### Stated goal 1:
In the R performance question, how long does the code take to run for a single combination?
### Stated goal 2:
Reproduce the part of the R performance question between "For each combination" and "upon this stage.", inclusive.
start Excerpt
-1

I have the following code, for 1 combination (Comb) it takes 2 minutes to run. I need to run it on 20,000 combinations. df_ncol= 200 and nrow = 10000. Any idea on how to improve the running time?

For each combination I am doing the following:

Copying the values of column J into a new column which will take the same name and some value attached to the name. Then, I perform a transformation on that new column on all rows (sometimes I the loop exit before, see the IF part in the code). Once the transformation is done, I am moving to the next column and doing the same. Once the table is populated with the double amount of columns there is another part that is not included in the code that saves only a summation from this final table, this summation run fairly quickly. After this, I am moving to the next combination and create another table and so on, till I get to the last combination value. The bottleneck is happening at the transformation stage, when I am running on the rows. I am fairly new to R and I believe I miss the knowledge on how to improve upon this stage.

system.time({
    for(f in 1:Comb){

        for(j in names(dfnew1)[4:df_ncol]){ 
            ar<-final[f,j]  
            dfnew1[[paste(j, 'a', ar,sep="_")]]<-dfnew1[[j]] 

            last=ind[[j]]
            index_num=index[j]+1

            for(i in index_num:nrow_){
                 dfnew1[[paste(j, 'a',ar, sep="_")]][i] <- dfnew1[[j]][i]+ ar * dfnew1[[paste(j,'a',ar,sep="_")]][i-1]
                 if (i>last & (dfnew1[[paste(j, 'a',ar, sep="_")]][i]<(0.05*dfnew1[[j]][last]))){i=nrow_}
            }
       }
    }
})
end Excerpt
start Material
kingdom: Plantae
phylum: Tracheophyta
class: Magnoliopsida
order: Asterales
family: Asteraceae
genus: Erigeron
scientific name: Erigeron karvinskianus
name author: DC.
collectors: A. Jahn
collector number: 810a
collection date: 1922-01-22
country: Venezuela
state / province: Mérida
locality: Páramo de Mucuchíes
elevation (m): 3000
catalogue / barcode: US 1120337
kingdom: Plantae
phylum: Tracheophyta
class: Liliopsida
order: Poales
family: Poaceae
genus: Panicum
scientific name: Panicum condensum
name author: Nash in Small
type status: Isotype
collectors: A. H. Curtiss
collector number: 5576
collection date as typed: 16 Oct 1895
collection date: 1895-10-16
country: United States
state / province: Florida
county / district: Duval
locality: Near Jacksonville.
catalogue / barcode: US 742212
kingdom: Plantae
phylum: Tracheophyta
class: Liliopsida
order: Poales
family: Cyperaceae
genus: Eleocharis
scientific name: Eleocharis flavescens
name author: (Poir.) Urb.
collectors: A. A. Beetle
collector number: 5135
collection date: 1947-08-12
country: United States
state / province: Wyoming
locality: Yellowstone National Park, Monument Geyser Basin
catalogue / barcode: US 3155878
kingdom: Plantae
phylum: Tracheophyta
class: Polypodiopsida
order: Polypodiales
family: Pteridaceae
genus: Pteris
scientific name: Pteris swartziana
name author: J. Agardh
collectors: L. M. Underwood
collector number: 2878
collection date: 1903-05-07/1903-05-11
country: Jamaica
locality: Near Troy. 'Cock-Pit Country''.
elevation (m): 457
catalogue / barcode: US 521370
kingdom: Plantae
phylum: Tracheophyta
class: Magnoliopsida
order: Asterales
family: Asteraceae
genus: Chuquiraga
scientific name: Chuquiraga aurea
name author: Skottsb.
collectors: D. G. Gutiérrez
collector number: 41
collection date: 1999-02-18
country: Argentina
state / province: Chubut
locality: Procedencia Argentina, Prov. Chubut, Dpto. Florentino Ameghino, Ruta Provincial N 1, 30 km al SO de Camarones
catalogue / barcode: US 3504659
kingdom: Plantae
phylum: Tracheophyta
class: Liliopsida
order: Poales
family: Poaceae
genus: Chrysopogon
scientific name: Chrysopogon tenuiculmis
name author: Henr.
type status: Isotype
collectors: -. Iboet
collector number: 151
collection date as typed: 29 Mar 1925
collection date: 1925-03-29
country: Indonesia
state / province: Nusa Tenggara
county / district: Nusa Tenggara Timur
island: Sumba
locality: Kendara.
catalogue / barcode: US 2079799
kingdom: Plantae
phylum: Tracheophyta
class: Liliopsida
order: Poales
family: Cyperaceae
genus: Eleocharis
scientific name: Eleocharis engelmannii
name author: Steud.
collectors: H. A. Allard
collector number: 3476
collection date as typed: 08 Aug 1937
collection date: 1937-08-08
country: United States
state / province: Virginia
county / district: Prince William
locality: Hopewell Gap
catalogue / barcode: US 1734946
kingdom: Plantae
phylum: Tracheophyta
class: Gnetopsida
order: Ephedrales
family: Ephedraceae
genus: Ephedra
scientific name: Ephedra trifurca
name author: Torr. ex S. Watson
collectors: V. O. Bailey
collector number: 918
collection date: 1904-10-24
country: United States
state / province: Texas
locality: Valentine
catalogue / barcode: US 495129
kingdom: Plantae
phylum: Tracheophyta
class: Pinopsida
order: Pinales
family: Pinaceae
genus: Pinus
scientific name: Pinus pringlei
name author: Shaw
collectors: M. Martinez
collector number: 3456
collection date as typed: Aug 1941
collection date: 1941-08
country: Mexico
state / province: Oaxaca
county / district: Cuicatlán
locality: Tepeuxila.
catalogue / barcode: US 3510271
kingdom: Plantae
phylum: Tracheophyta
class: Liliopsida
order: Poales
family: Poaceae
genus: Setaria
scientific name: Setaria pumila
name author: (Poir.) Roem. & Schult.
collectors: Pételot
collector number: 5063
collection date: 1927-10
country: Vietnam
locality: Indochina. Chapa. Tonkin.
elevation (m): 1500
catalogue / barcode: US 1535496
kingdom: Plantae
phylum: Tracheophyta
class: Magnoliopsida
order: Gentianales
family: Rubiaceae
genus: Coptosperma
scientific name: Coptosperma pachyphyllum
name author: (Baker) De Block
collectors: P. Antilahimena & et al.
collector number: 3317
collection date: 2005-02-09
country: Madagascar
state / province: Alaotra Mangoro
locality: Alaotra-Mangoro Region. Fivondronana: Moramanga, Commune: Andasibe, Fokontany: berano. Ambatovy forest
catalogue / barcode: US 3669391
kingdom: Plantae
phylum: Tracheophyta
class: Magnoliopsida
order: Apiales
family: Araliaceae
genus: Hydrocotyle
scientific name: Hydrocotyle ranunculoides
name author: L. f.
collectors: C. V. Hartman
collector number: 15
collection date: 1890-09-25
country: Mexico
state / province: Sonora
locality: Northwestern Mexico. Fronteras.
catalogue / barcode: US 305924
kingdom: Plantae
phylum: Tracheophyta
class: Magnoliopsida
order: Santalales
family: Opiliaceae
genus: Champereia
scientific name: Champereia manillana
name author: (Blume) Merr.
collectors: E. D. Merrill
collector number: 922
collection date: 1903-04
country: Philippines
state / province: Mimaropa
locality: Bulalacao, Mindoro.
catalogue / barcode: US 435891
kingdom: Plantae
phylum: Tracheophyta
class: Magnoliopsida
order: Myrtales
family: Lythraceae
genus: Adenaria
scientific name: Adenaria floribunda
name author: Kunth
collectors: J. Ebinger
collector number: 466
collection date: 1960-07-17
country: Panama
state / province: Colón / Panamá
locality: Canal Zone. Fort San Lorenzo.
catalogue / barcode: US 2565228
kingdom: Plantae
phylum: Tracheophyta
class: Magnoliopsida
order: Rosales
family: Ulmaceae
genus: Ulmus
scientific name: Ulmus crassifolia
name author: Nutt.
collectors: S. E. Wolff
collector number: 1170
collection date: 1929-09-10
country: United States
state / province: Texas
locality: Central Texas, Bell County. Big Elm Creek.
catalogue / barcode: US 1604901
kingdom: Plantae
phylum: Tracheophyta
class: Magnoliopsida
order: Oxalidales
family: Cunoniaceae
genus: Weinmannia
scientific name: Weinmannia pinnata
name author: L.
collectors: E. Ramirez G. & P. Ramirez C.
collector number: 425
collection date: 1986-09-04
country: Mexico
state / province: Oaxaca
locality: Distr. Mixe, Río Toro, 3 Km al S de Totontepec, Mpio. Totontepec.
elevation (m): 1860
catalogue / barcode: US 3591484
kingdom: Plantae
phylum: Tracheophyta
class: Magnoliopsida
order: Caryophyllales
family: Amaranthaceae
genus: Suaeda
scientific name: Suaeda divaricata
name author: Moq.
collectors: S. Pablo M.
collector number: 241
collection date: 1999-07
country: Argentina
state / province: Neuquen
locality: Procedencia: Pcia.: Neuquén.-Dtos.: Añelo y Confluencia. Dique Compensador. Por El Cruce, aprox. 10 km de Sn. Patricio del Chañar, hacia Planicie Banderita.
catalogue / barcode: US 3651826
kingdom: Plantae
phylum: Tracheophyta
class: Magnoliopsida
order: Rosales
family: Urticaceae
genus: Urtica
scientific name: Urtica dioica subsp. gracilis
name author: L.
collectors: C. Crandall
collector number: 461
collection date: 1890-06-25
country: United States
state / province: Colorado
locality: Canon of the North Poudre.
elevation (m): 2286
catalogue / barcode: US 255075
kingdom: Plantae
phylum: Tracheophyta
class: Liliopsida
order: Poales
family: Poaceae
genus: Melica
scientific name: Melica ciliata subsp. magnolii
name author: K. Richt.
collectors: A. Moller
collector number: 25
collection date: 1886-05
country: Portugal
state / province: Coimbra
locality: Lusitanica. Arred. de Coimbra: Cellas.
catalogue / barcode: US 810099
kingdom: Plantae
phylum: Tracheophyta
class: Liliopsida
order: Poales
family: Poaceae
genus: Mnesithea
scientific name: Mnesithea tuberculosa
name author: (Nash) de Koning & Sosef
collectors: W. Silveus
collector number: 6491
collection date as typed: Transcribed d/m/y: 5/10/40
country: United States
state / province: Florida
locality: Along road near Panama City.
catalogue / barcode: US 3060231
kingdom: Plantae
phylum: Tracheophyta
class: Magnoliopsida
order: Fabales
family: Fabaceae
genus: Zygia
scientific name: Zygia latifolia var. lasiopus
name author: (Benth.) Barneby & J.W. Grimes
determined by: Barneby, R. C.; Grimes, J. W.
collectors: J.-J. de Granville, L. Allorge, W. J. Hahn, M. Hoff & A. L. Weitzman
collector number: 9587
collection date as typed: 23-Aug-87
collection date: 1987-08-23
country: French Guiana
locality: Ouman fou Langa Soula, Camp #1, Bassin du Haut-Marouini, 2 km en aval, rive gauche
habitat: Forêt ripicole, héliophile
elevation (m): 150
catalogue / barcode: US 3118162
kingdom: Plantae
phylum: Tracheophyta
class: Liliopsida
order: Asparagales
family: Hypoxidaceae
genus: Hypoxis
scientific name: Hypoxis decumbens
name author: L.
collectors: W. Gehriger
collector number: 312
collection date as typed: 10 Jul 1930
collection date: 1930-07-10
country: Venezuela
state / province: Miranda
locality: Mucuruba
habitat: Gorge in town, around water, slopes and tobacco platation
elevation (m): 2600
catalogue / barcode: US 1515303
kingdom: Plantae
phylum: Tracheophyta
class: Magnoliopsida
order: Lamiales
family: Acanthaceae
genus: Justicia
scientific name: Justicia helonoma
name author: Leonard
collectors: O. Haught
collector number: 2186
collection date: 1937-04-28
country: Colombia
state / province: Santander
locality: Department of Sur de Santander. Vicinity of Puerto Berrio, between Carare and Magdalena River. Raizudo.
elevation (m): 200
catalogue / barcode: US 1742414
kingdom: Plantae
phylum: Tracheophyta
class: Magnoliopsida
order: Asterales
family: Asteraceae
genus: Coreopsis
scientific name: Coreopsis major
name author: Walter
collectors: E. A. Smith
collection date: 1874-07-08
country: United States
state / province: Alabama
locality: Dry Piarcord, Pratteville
end Material
### Complete answer 1:
Two minutes.

### Complete answer 2:
For each combination I am doing the following:

Copying the values of column J into a new column which will take the same name and some value attached to the name. Then, I perform a transformation on that new column on all rows (sometimes I the loop exit before, see the IF part in the code). Once the transformation is done, I am moving to the next column and doing the same. Once the table is populated with the double amount of columns there is another part that is not included in the code that saves only a summation from this final table, this summation run fairly quickly. After this, I am moving to the next combination and create another table and so on, till I get to the last combination value. The bottleneck is happening at the transformation stage, when I am running on the rows. I am fairly new to R and I believe I miss the knowledge on how to improve upon this stage.